La musa en esta década quizá sea la gran Gloria Grahame, la rubia de rostro extraño pero con erotismo en cada poro, mucha vida. La Grahame borda sus papeles de mujer fatal. Detrás de una se descubre un corazón grande, un afán por quitarse el apelativo de fatal, por redimirse, por volver al orden (aunque sea gris y aburrido por lo menos no es desconcertante, por lo menos es seguro). Ella es Debbie en esa película violenta que se llama Los sobornados (1953) de entre tanta corrupción surge una mirada limpia o que quiere volver a la inocencia, Debbie. Y lo paga. 

Detras de la otra se descubre una mujer superviviente que busca sólo el beneficio propio. Que no ama. Que quiere vivir bien y por eso utiliza a las personas. Da igual que sea marido o amante, sólo son válidos para sus propósitos. Y Vickie en Deseos Humanos (1954), también lo paga. 

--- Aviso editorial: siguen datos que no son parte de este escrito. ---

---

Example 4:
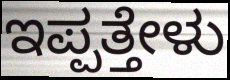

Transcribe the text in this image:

ಇಪ್ಪತ್ತೇಳು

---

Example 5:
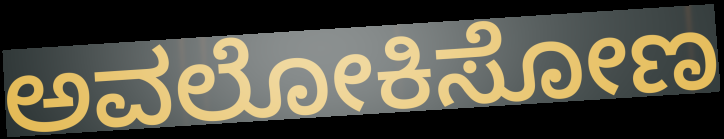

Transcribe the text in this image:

ಅವಲೋಕಿಸೋಣ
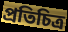
প্রতিচিত্র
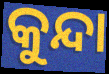
କୁନ୍ଦା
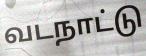
வடநாட்டு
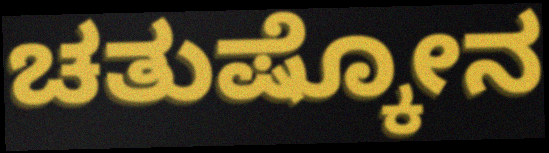
ಚತುಷ್ಕೋನ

Y después nos encontramos con la dama ambigua por excelencia, a una que la queda bien el traje de plumas más glamuroso, el traje de saloon, o el esmoquin o el pantalón vaquero. Siempre es la reina de la sofisticación más allá de machos y hembras. Es la Dietrich. A ella Lang la lleva al lejano oeste, la hace sentir ya una mujer madura a la que el glamour la abandona poco a poco, ahora ostenta el poder o eso cree. Eso cree porque ella no ha perdido la capacidad de amar. Ama al pistolero que siempre la ha venerado, y ella también, un Mel Ferrer hermoso; pero se ilusiona porque vuelve a revivir, a sentirse joven ante un vaquero que busca venganza y con menos años. En Encubridora (1954) ejerce hasta el final su papel de protectora capaz de morir por aquellos a los que ama. 

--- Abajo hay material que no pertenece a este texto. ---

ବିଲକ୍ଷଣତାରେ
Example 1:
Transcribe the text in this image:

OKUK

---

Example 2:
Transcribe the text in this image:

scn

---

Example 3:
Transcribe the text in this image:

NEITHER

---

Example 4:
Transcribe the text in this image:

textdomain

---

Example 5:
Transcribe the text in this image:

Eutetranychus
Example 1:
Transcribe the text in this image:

También nos deja un retrato triste, triste, triste esa mujer desencantada con cara de Barbara Stanwyck que decide no sucumbir al deseo, no sucumbir al amante, y seguir en una vida gris y sin emoción, pero que da seguridad emocional, junto al esposo y familia. Mae Doyle busca tranquilidad y prefiere estar muerta en vida pero ya no quiere más vida y sobresaltos. En Encuentro en la noche (1951) todo queda en tono gris. Todo queda contenido. Ni la Monroe logra estallar y escapar de una vida sin alicientes. Los justos. 

Ya ven, resulta evocativo el viaje que propone Maria Dolores Romero Guillén. Vean cine de Lang y lean las páginas de este libro, son dos buenas maneras de aprovechar el tiempo.